- **Provided text**
'''

It is in this context that two bills before the Oregon state legislature can be understood. One of these bills would apply racketeering and organized crime laws to acts of sabotage against logging activities, animal research and the like if passed. The other would apply hate crime laws to illegal actions taken against environmental destruction or capitalism. If these laws are passed it would be possible for a person convicted of breaking a window, spiking a tree, sabotaging a piece of equipment or liberating animals from a laboratory to as much as 25 years in prison as a racketeering hate criminal.

This is also the context in which a recent raid on a punk house party in Portland, Oregon and the subsequent police harassment against punks on the streets, in which cops will question those stopped about their relationship to anarchism, can be understand. If anyone who might consider acting against the horrors of this society can be frightened into submission through harassment, it makes the job of the state easier.

'''

- **Required tasks**
a) Transcribe part of the passage on the Oregon bills, beginning at the words "It is in this" and stopping after "racketeering hate criminal.".
b) Write the next part of the passage on the Oregon bills and police harassment of punks, picking up after its final sentence.

- **Data excerpt**
'''

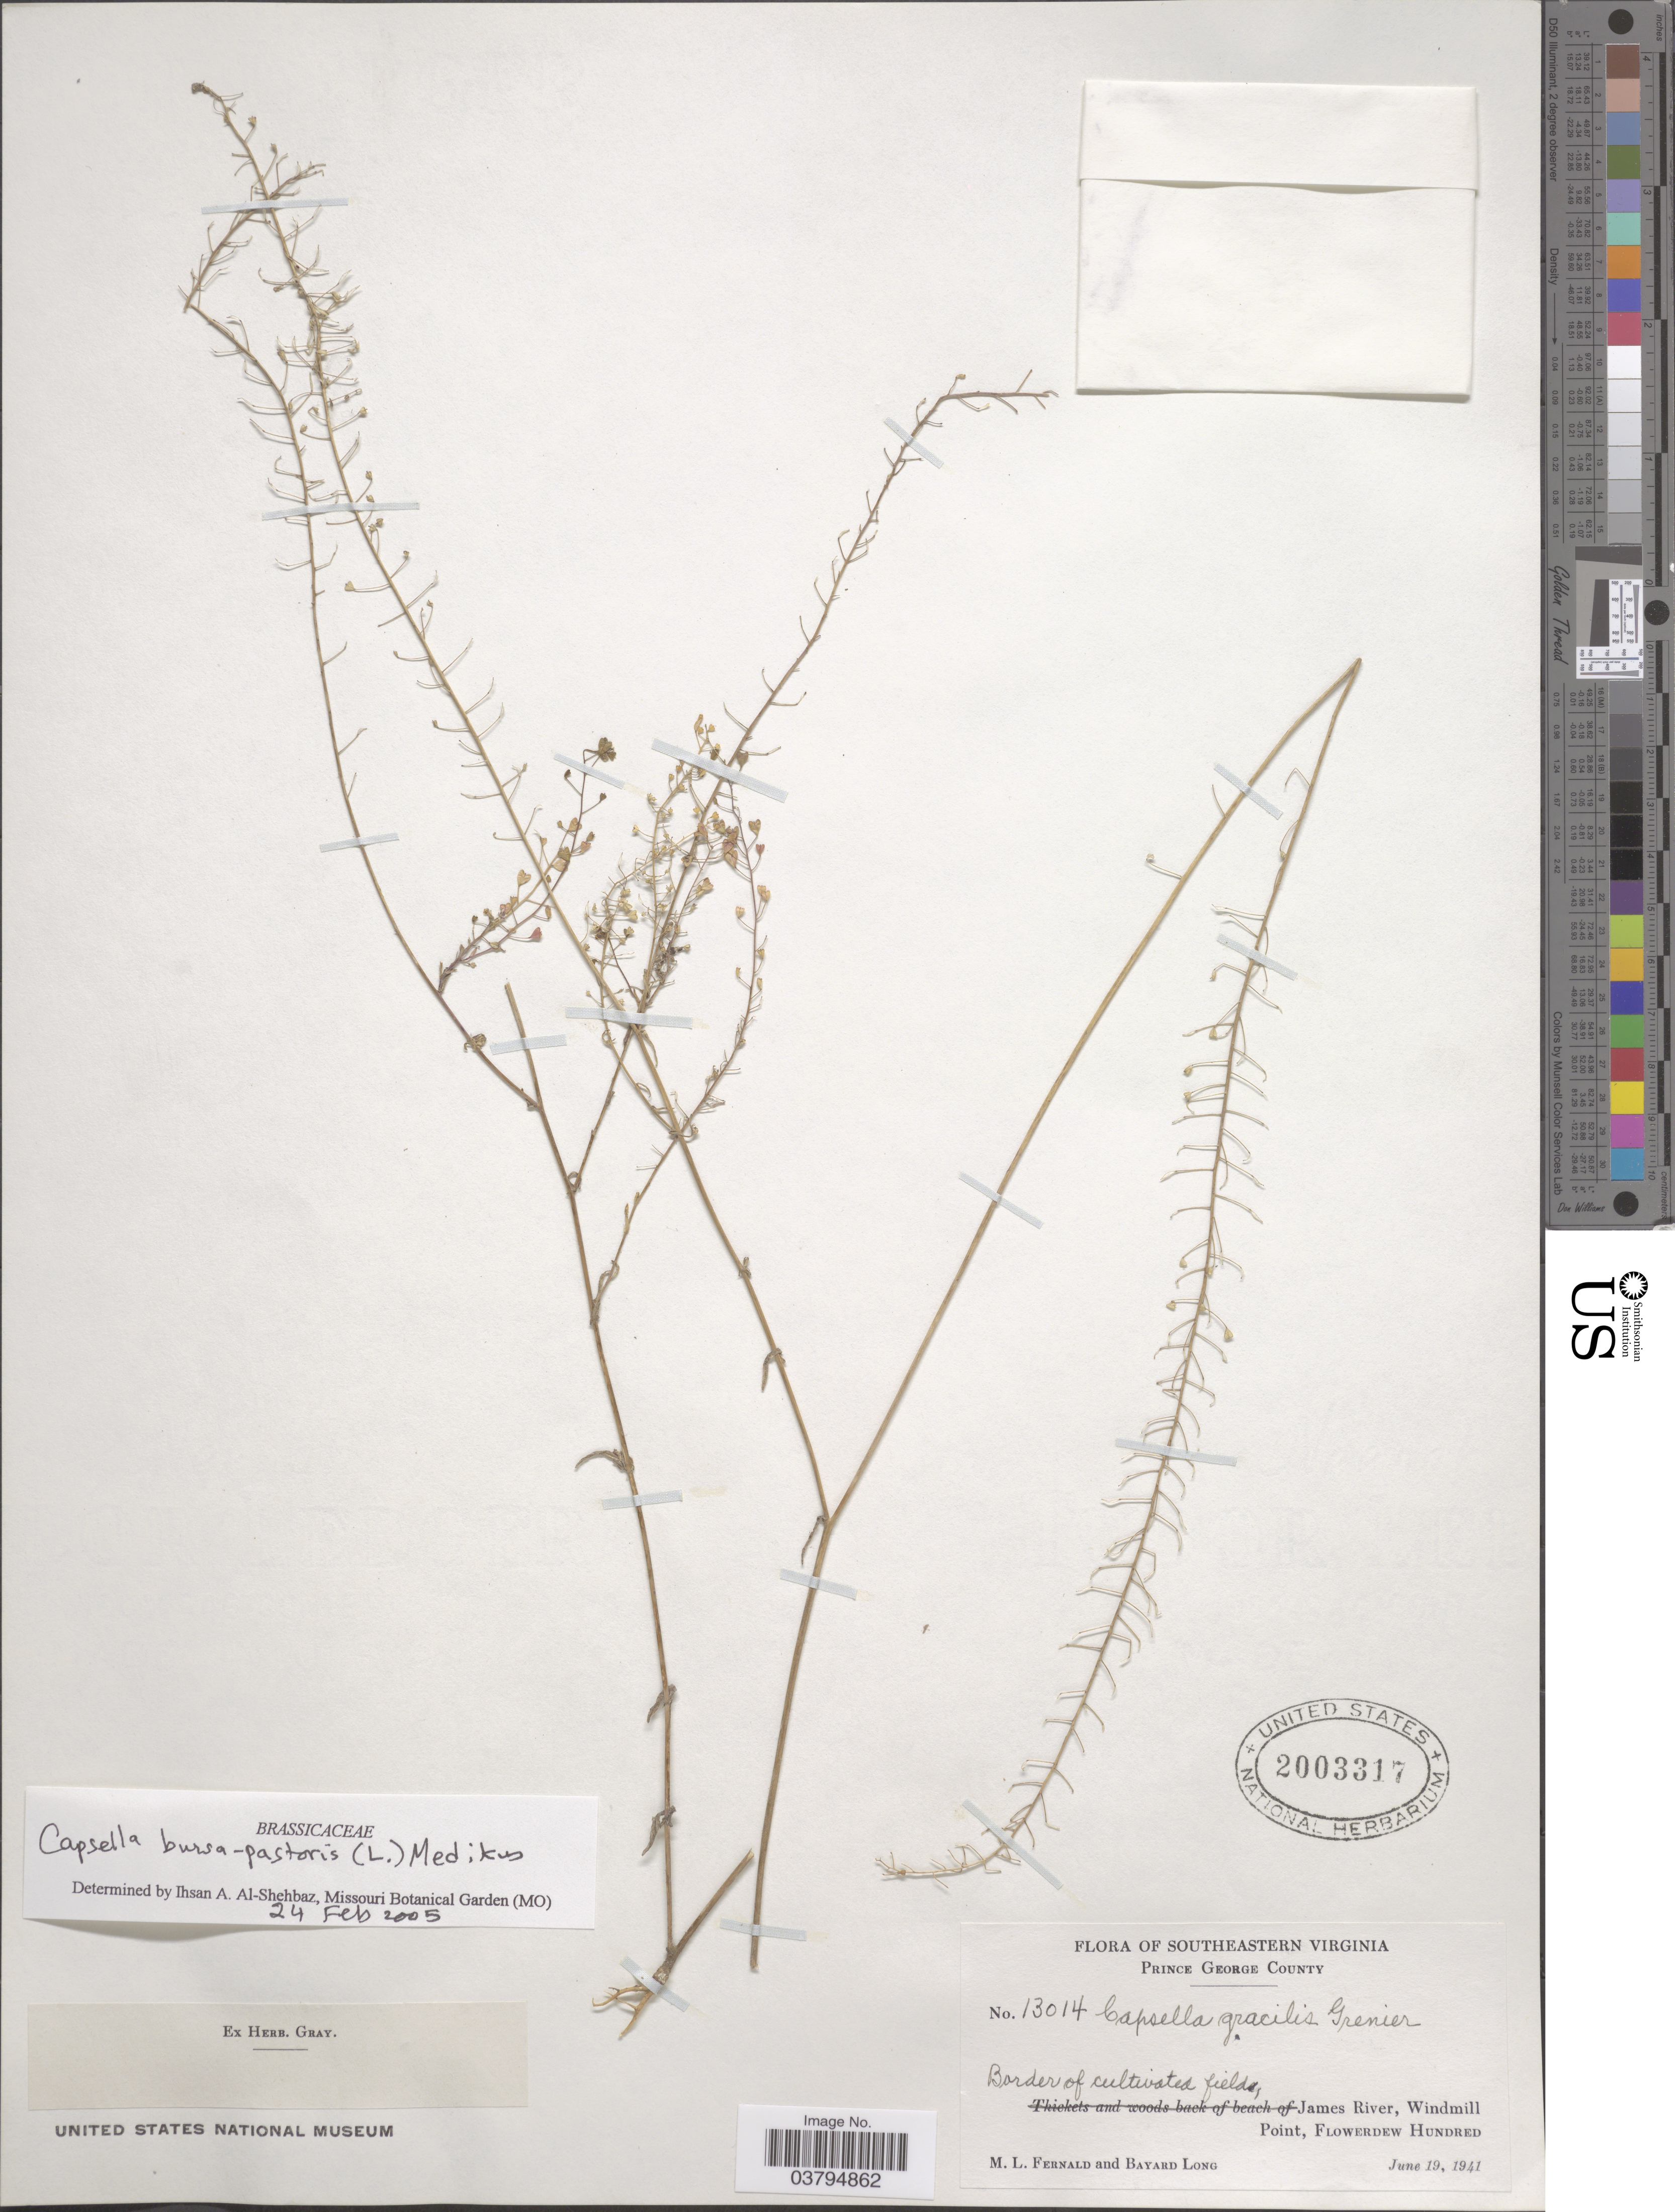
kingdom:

'''

- **Exercise answers**
a)
It is in this context that two bills before the Oregon state legislature can be understood. One of these bills would apply racketeering and organized crime laws to acts of sabotage against logging activities, animal research and the like if passed. The other would apply hate crime laws to illegal actions taken against environmental destruction or capitalism. If these laws are passed it would be possible for a person convicted of breaking a window, spiking a tree, sabotaging a piece of equipment or liberating animals from a laboratory to as much as 25 years in prison as a racketeering hate criminal.

b)
When repression starts to hit close to home, it is easy to forget who is responsible for it. We have been well trained to see those that the state labels as criminals as such, and so it is easy to make the mistake of blaming those who have taken the path of illegal revolt for the repression we experience. But those who revolt are never to blame for repression. The state, and only the state, holds this responsibility. The aim of state repression is precisely to frighten people away from active revolt. If we succumb before repression, holding ourselves back and calling on others to hold back out of fear, the state has succeeded. In the face of state repression, it is necessary to attack more intelligently and more fiercely.